Chloroquine phosphate is a well-established antimalarial agent with additional applications in the management of certain autoimmune conditions. As a 4-aminoquinoline compound, it demonstrates potent activity against erythrocytic forms of Plasmodium species while exhibiting immunomodulatory properties through lysosomal inhibition and cytokine modulation. This comprehensive profile examines chloroquine’s pharmacological characteristics, clinical applications, and safety considerations for healthcare professionals.

Features

  • Chemical classification: 4-Aminoquinoline compound
  • Available formulations: Oral tablets (250 mg, 500 mg chloroquine phosphate equivalent to 150 mg, 300 mg base)
  • Mechanism: Inhibits hemozoin polymerization in malaria parasites; alters lysosomal pH and antigen processing in autoimmune conditions
  • Bioavailability: Rapid and nearly complete gastrointestinal absorption
  • Half-life: Approximately 1-2 months due to extensive tissue binding
  • Metabolism: Hepatic via cytochrome P450 system
  • Excretion: Primarily renal (50-70%), with enterohepatic recirculation

Benefits

  • Provides rapid clinical response in acute malaria attacks through schizonticidal activity
  • Offers causal prophylaxis against susceptible Plasmodium strains
  • Demonstrates anti-inflammatory effects in rheumatoid arthritis and lupus erythematosus
  • Shows potential antiviral activity against certain enveloped viruses
  • Maintains long-lasting tissue concentrations enabling weekly dosing regimens
  • Presents cost-effective treatment option in endemic regions

Common use

Chloroquine is primarily indicated for the prophylaxis and treatment of malaria caused by Plasmodium vivax, P. malariae, P. ovale, and chloroquine-sensitive P. falciparum. It remains the drug of choice for non-falciparum malaria in most regions. Additionally, chloroquine is used off-label for autoimmune conditions including rheumatoid arthritis, systemic lupus erythematosus, and discoid lupus erythematosus. Emerging research suggests potential applications in virology and oncology, though these uses remain investigational.

Dosage and direction

Malaria Prophylaxis: 500 mg chloroquine phosphate (300 mg base) orally once weekly, starting 1-2 weeks before exposure and continuing for 4 weeks after leaving endemic area.

Acute Malaria Treatment: Initial dose of 1 g chloroquine phosphate (600 mg base) followed by 500 mg (300 mg base) at 6, 24, and 48 hours. Total dose: 2.5 g chloroquine phosphate (1.5 g base) over 48 hours.

Rheumatoid Arthritis: 250-500 mg chloroquine phosphate daily, typically administered with food to minimize gastrointestinal discomfort.
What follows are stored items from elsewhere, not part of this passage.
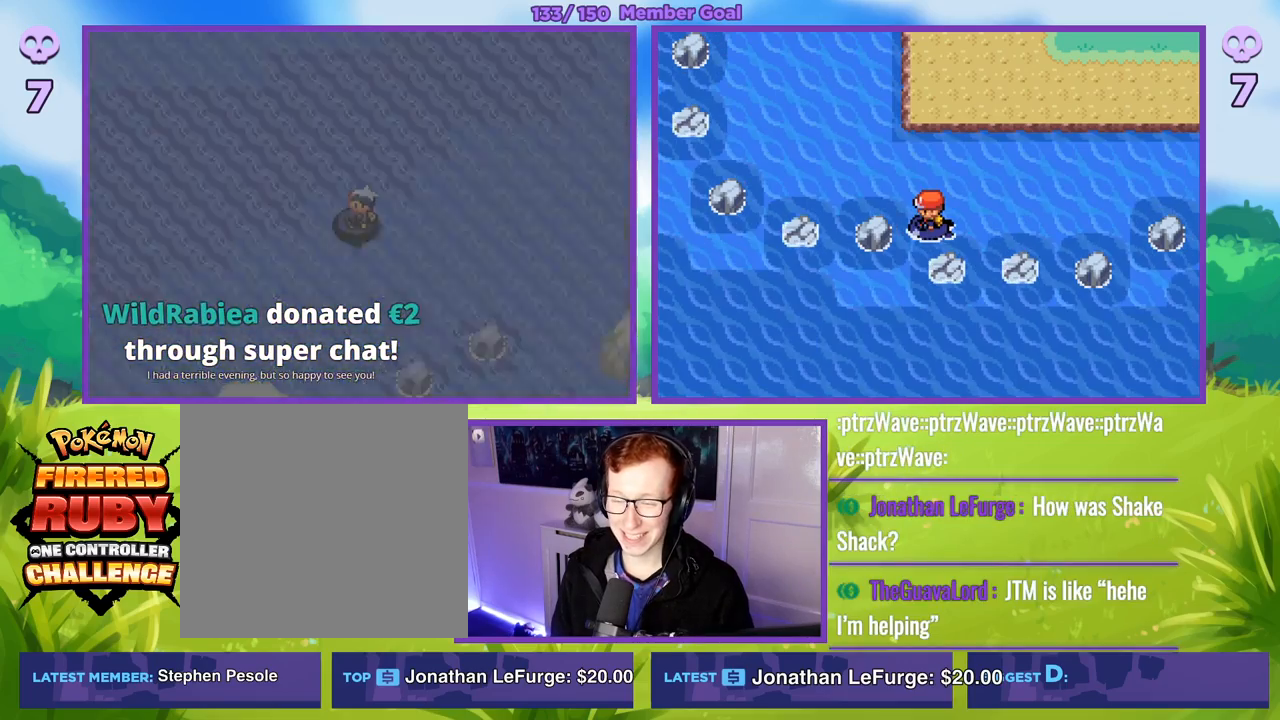
{"buttons": ["R1"], "left_stick": "center", "right_stick": "center", "events": [[150, "left_stick", "center"], [250, "R1", "down"]]}
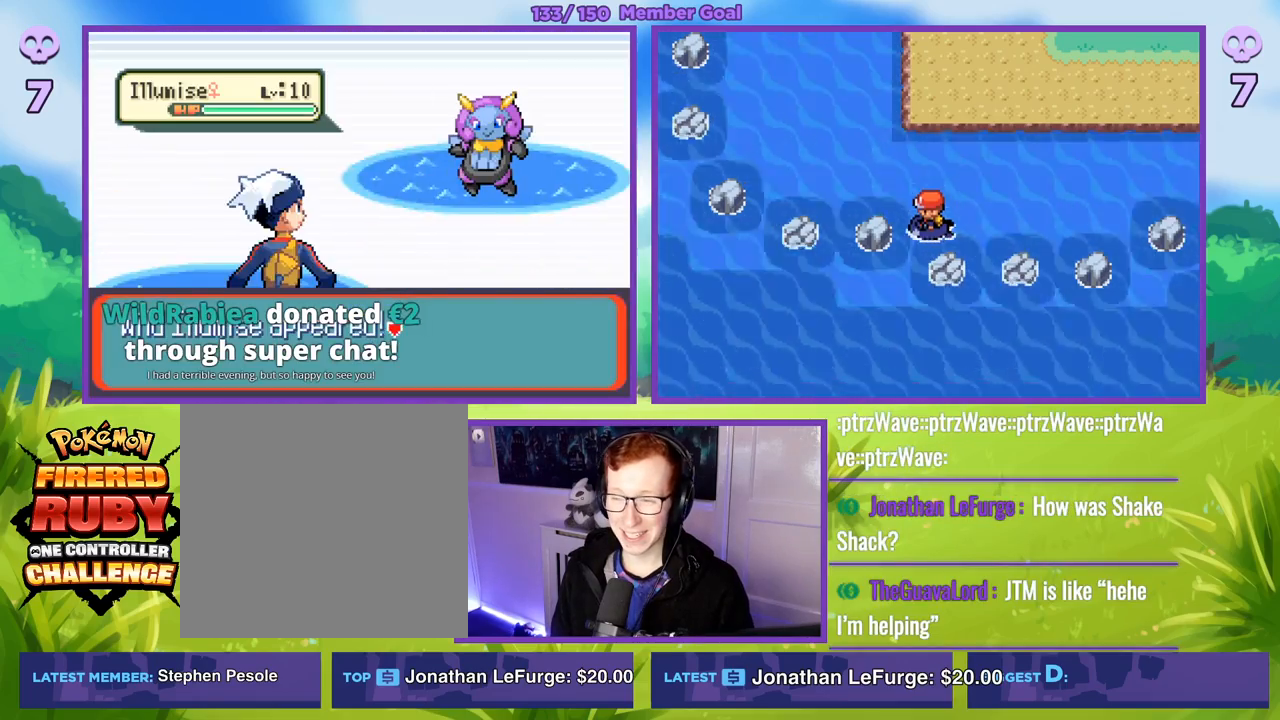
{"buttons": ["R1"], "left_stick": "center", "right_stick": "center", "events": [[217, "A", "down"], [350, "A", "up"]]}
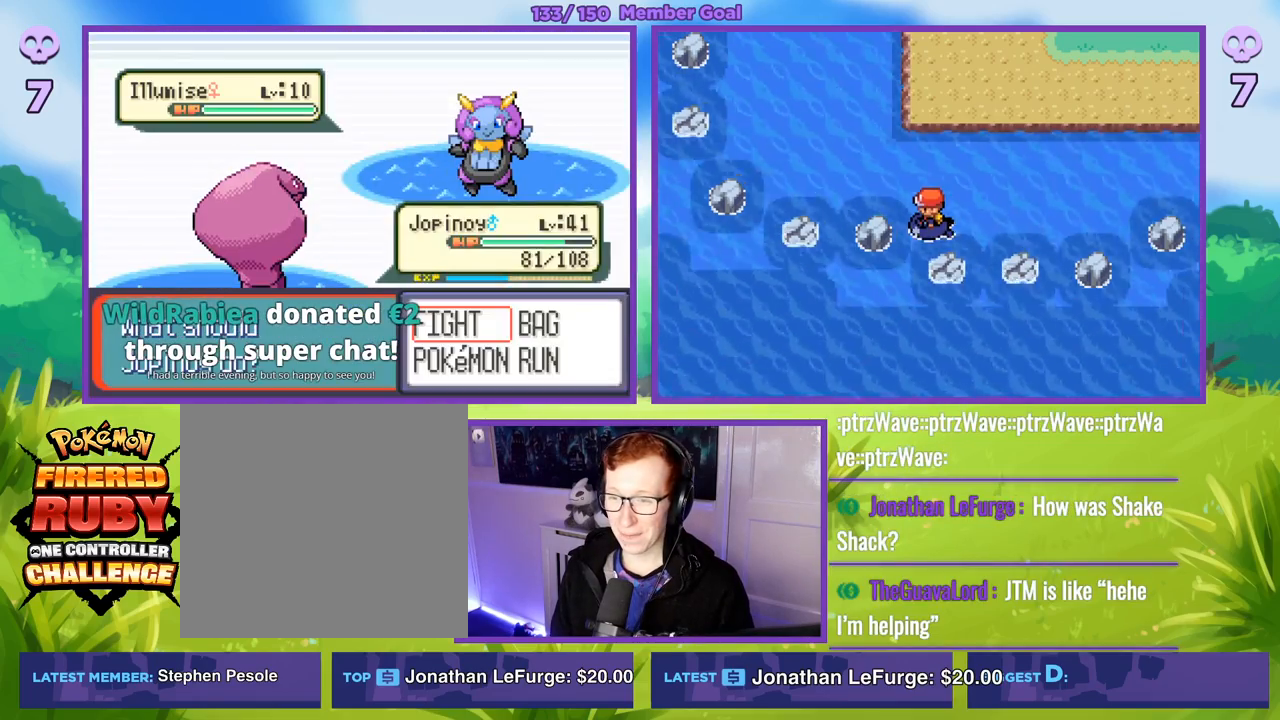
{"buttons": ["R1"], "left_stick": "center", "right_stick": "center", "events": [[67, "R1", "up"], [133, "left_stick", "right"], [283, "left_stick", "down"], [367, "R1", "down"], [367, "left_stick", "center"], [400, "A", "down"], [467, "A", "up"]]}
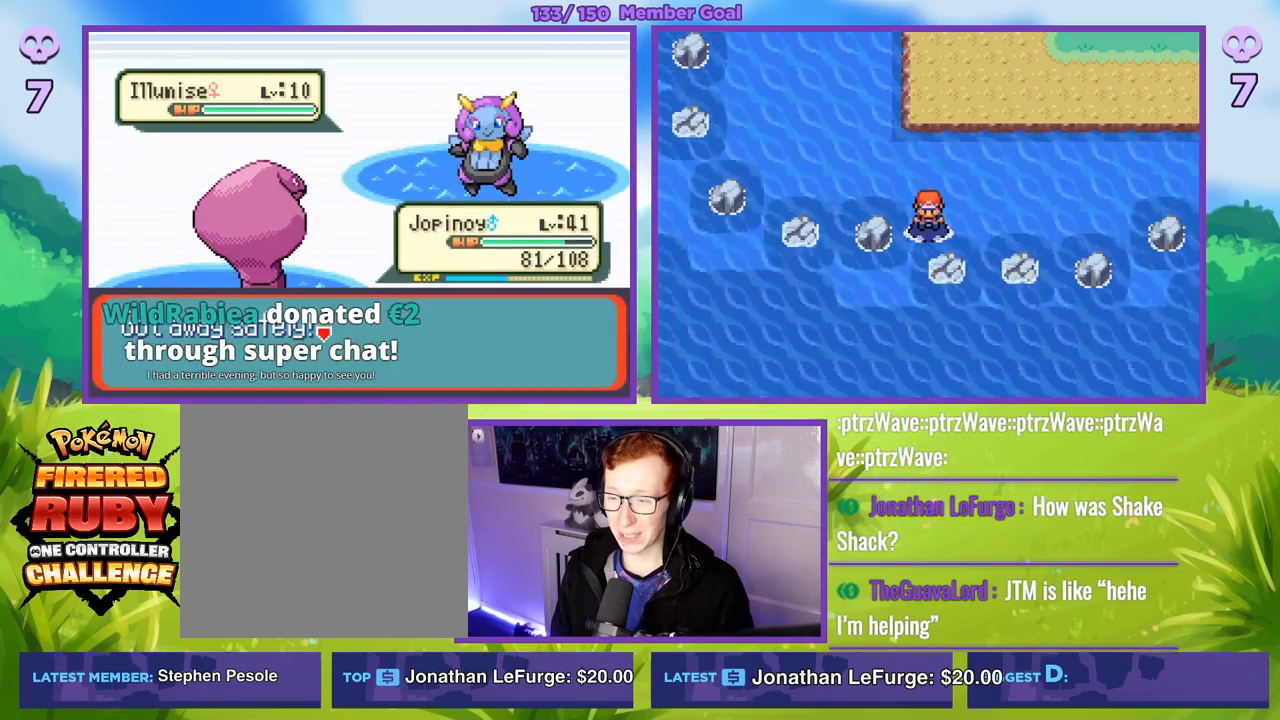
{"buttons": [], "left_stick": "left", "right_stick": "center", "events": [[250, "A", "down"], [333, "A", "up"], [417, "R1", "up"], [417, "left_stick", "left"]]}
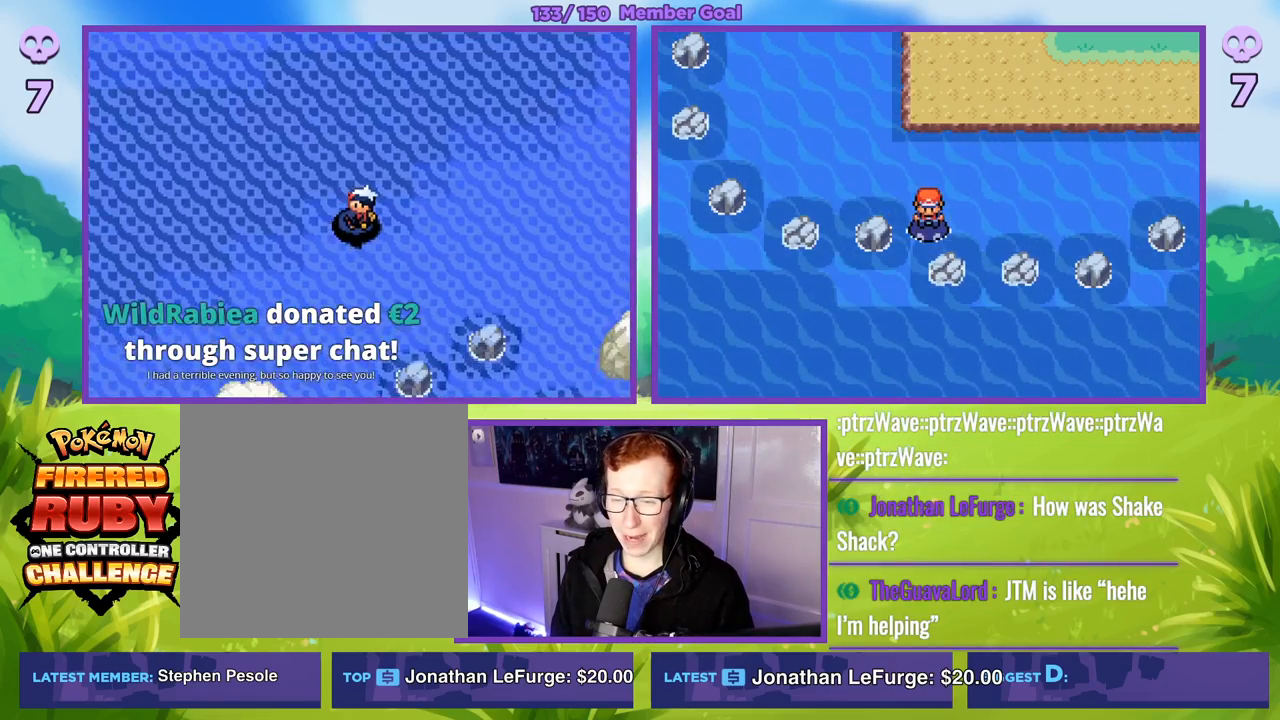
{"buttons": [], "left_stick": "left", "right_stick": "center", "events": []}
Dosage adjustments required for hepatic impairment, renal insufficiency (CrCl <50 mL/min), and pediatric populations. Regular ophthalmologic monitoring recommended for patients receiving long-term therapy.

Precautions

Regular ophthalmologic examinations (visual acuity, slit lamp, funduscopy, visual field testing) every 6-12 months during long-term therapy due to risk of irreversible retinopathy. Monitor for muscle weakness, which may indicate myopathy or cardiomyopathy. Use with caution in patients with hepatic disease, alcoholism, or concomitant hepatotoxic drugs. Periodic complete blood counts recommended during prolonged therapy. May exacerbate psoriasis and porphyria. Caution advised in patients with neurological disorders or history of seizures.

Contraindications

Hypersensitivity to 4-aminoquinoline compounds. Pre-existing retinal field changes. Concurrent administration with gold therapy or phenylbutazone. History of chloroquine-associated visual field defects. Psoriasis (unless benefits outweigh risks). Porphyria. Myasthenia gravis (may exacerbate muscle weakness). Severe gastrointestinal, neurological, or blood disorders.

Possible side effect

Common (≥1%): Gastrointestinal disturbances (nausea, vomiting, diarrhea, abdominal cramps), headache, pruritus (particularly in dark-skinned individuals), visual accommodation disturbances, skin eruptions.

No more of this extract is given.